Calcium and S100B regulation of p53-dependent cell growth arrest and apoptosis

Abstract

In glial C6 cells constitutively expressing wild-type p53, synthesis of the calcium-binding protein S100B is associated with cell density-dependent inhibition of growth and apoptosis in response to UV irradiation. A functional interaction between S100B and p53 was first demonstrated in p53-negative mouse embryo fibroblasts (MEF cells) by sequential transfection with the S100B and the temperature-sensitive p53Val135 genes. We show that in MEF cells expressing a low level of p53Val135, S100B cooperates with p53Val135 in triggering calcium-dependent cell growth arrest and cell death in response to UV irradiation at the nonpermissive temperature (37.5 degreesC). Calcium-dependent growth arrest of MEF cells expressing S100B correlates with specific nuclear accumulation of the wild-type p53Val135 conformational species. S100B modulation of wild-type p53Val135 nuclear translocation and functions was confirmed with the rat embryo fibroblast (REF) cell line clone 6, which is transformed by oncogenic Ha-ras and overexpression of p53Val135. Ectopic expression of S100B in clone 6 cells restores contact inhibition of growth at 37.5 degreesC, which also correlates with nuclear accumulation of the wild-type p53Val135 conformational species. Moreover, a calcium ionophore mediates a reversible G1 arrest in S100B-expressing REF (S100B-REF) cells at 37.5 degreesC that is phenotypically indistinguishable from p53-mediated G1 arrest at the permissive temperature (32 degreesC). S100B-REF cells proceeding from G1 underwent apoptosis in response to UV irradiation. Our data support a model in which calcium signaling and S100B cooperate with the p53 pathways of cell growth inhibition and apoptosis.

FIG. 1

S100B synthesis in glial C6 cells is correlated with cell contact inhibition of growth and UV-induced apoptosis. (a) S100B synthesis in glial C6 cells is correlated with cell contact inhibition of growth.
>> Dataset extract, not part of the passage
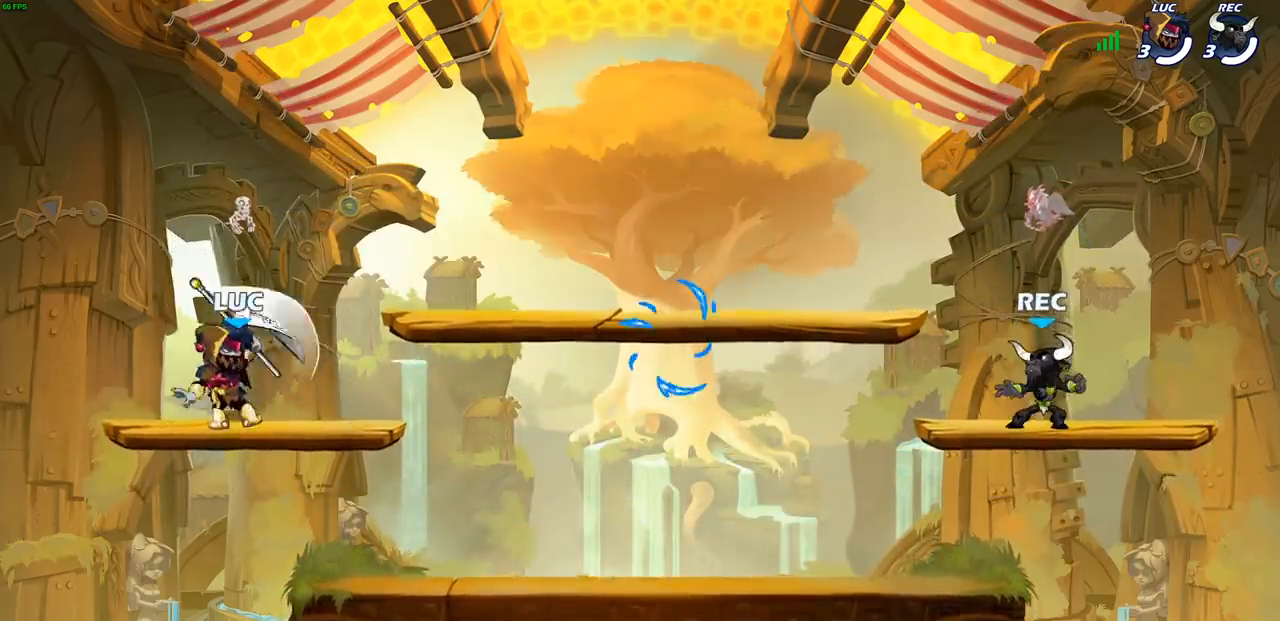
{"buttons": [], "left_stick": "down-right", "events": [[117, "left_stick", "right"], [267, "R2", "down"], [317, "CROSS", "down"], [400, "CROSS", "up"], [400, "left_stick", "down-right"], [417, "R2", "up"]]}
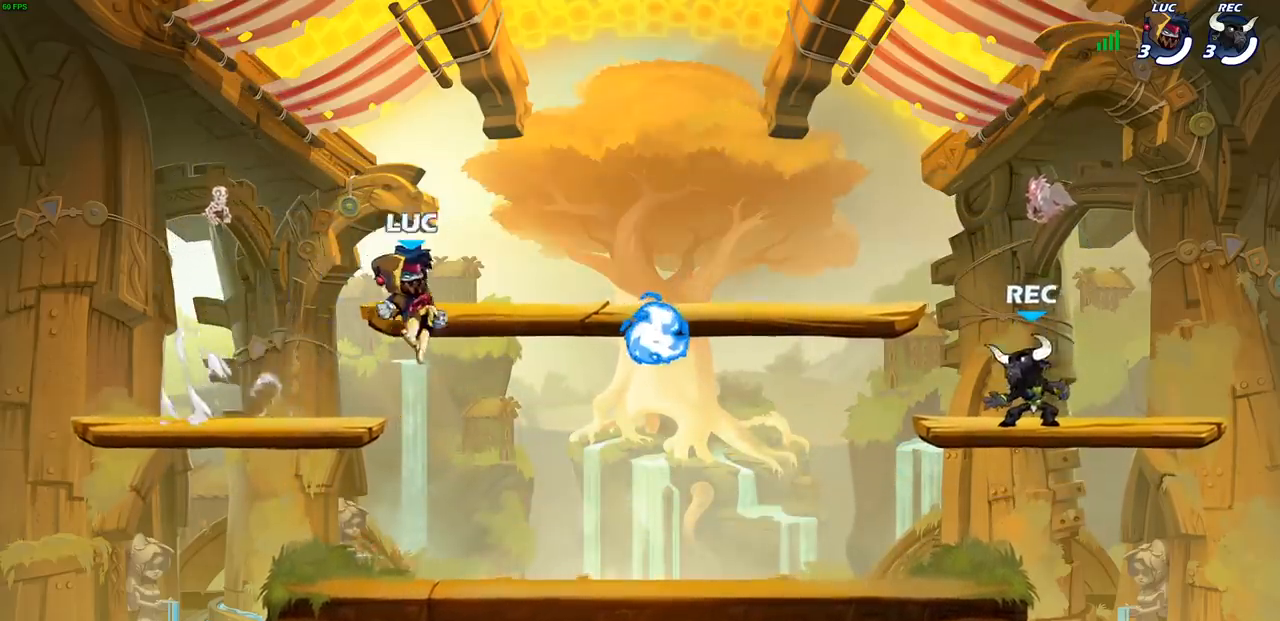
{"buttons": ["R2"], "left_stick": "left", "events": [[333, "left_stick", "left"], [483, "R2", "down"]]}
Glial C6 cells were seeded at 5 × 10⁵ cells/ml in 35-mm-diameter dishes. After 24 h (lane 1), 48 h (lane 2), 72 h (lane 3), and 82 h (lane 4), cells were metabolically labeled with [³⁵S]Met-Cys mix for 6 h prior to harvesting. The upper panel shows the quantity of total protein per dish; the lower panel shows S100B protein immunoprecipitated (I.P.) from 1 mg of protein. (b) Western blot analysis for β-tubulin, p21^WAF1, GADD45, and S100B in 50 μg of glial C6 cell extracts from exponentially growing cultures (lane 1) or from those at the end of logarithmic growth (lane 2). (c) Time course of p53 induction in subconfluent (upper panel) or confluent (lower panel) glial C6 cells after UV irradiation (20 J/m²). (d) Cell density-dependent inhibition of growth of glial C6 cells is correlated with sensitivity to UV-induced apoptosis. Exponentially growing cultures (Sub-confluent) or those at the end of logarithmic growth (Confluent) were left untreated (Control) or UV irradiated (30 J/m²) (UV-24 h). Cell DNA was analyzed after 24 h by flow cytometry analysis or on an agarose gel. (Inset) Lane 1, DNA markers; lane 2, exponentially growing cells; lane 3, cells at the end of logarithmic growth.

FIG. 2

Ectopic expression of S100B and p53Val135 in p53-negative MEF cells activates a calcium-dependent G₁ checkpoint at the nonpermissive temperature. (a) Comparison of S100B synthesis in hygromycin-resistant MEF cell clones C-β (lane 1), J-β (lane 2), and P-β (lane 3), hygromycin-resistant MEF cell clone C (lane 4), parental MEF cells (lane 5), and REF clone 6β cells (lane 6). Cells were metabolically labeled with [³⁵S]Met-Cys mix and lysed in RIPA buffer. Extracts, corresponding to 1 mg of protein, were incubated with affinity-purified rabbit polyclonal anti-S100B. (b) Flow cytometry analysis of the DNA content of S100B-MEF J-β cells grown at 37.5°C not stimulated (Control), stimulated with ionomycin (Iono.) for 24 h, or stimulated for 24 h with ionomycin and UV irradiated (Iono. UV). (c) Western blot analysis of the p53Val135 content in total cell extracts of S100B-MEF J-β cells infected with pLXSNp53val135 recombinant retrovirus. S100B-MEF J-β cells (lane 1) and six derived clones (J-β1^p53 to J-β6^p53) were selected by limiting dilution (lanes 2 to 7). Fifty micrograms of protein was loaded in each lane. In lanes 8 and 9, 0.05 and 0.1 μg of total protein from clone 6β cell extract were loaded for comparison. (d and e) Flow cytometry analysis of the DNA content of clone J-β2^p53 cells (d) and clone C^p53 cells (e) grown at 37.5°C not stimulated (Control), stimulated with ionomycin (Iono.) for 36 h, or stimulated with ionomycin for 24 h and UV irradiated (Iono. UV). Clone C^p53 was generated by transfection of clone C (panel a, lane 4) with p53Val135 recombinant retrovirus and limiting dilution. In panels b, d, and e, ionomycin was used at 1 μM (final concentration). The irradiation dose was 10 J/m², and cells were analyzed 24 h postirradiation.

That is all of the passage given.